My domain is: smtp.hatters.org.uk
I ran this command: certbot certificates
It produced this output:
Found the following certs:
Certificate Name: smtp.hatters.org.uk
Domains: smtp.hatters.org.uk imap.hatters.org.uk pop.hatters.org.uk pop3.hatters.org.uk postfix.hatters.org.uk
Expiry Date: 2018-10-28 18:47:04+00:00 (VALID: 70 days)
Certificate Path: /etc/letsencrypt/live/smtp.hatters.org.uk/fullchain.pem
Private Key Path: /etc/letsencrypt/live/smtp.hatters.org.uk/privkey.pem
My web server is (include version): none (LE standalone)
The operating system my web server runs on is (include version): Ubuntu 16.04.5
My hosting provider, if applicable, is: Jump Networks UK
I can login to a root shell on my machine (yes or no, or I don't know): yes
I'm using a control panel to manage my site (no, or provide the name and version of the control panel): no
I've been using a standalone cert for my mail server for the past year or more, until I did a reboot for a kernel update yesterday. Since then, people using Gmail as a POP3 client to pick up mail from the server are being timed out.

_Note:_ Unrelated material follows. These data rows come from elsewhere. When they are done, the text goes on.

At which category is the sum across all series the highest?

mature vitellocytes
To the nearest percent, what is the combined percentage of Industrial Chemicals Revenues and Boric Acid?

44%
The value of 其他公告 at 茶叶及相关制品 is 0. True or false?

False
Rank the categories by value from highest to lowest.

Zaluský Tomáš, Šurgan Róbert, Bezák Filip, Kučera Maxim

If they use the login details they used before (smtp.hatters.org.uk using SSL over port 995) they get a message:
Server returned error: "Connection timed out: There may be a problem with the settings you added. Please contact your other email provider to verify the correct server name and port."

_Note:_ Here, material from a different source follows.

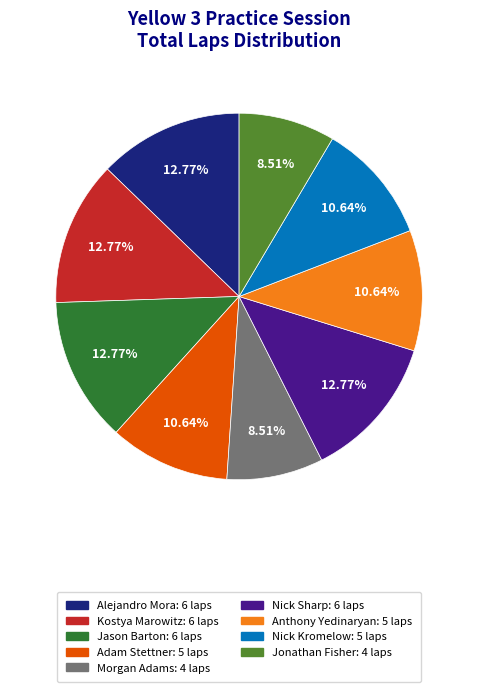

Does any single category account for the majority?

No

And I don't see anything in the logs on the server.
If I try the IP address instead, it shows the message:
Server returned error: "SSL error: ok IP address "185.73.44.60" not found in SANs Valid hostnames: ,imap.hatters.org.uk,pop.hatters.org.uk,pop3.hatters.org.uk,postfix.hatters.org.uk,smtp.hatters.org.uk"
And I see this in the log on the server:
Aug 19 09:15:00 lorina dovecot: pop3-login: Disconnected (no auth attempts in 0 secs): user=<>, rip=209.85.213.129, lip=185.73.44.60, TLS: Disconnected, session=<7gqcY8VzhYvRVdWB>
If the reboot of the mail server has changed something (it was for a kernel update), I can't tell what. And we've done reboots in the past without problems.
I can also connect OK using Thunderbird to a test account. So has Google changed something? Do I need to add the IP address to the list of hostnames as the error implies? That seems odd.
Does anyone know what's going on here?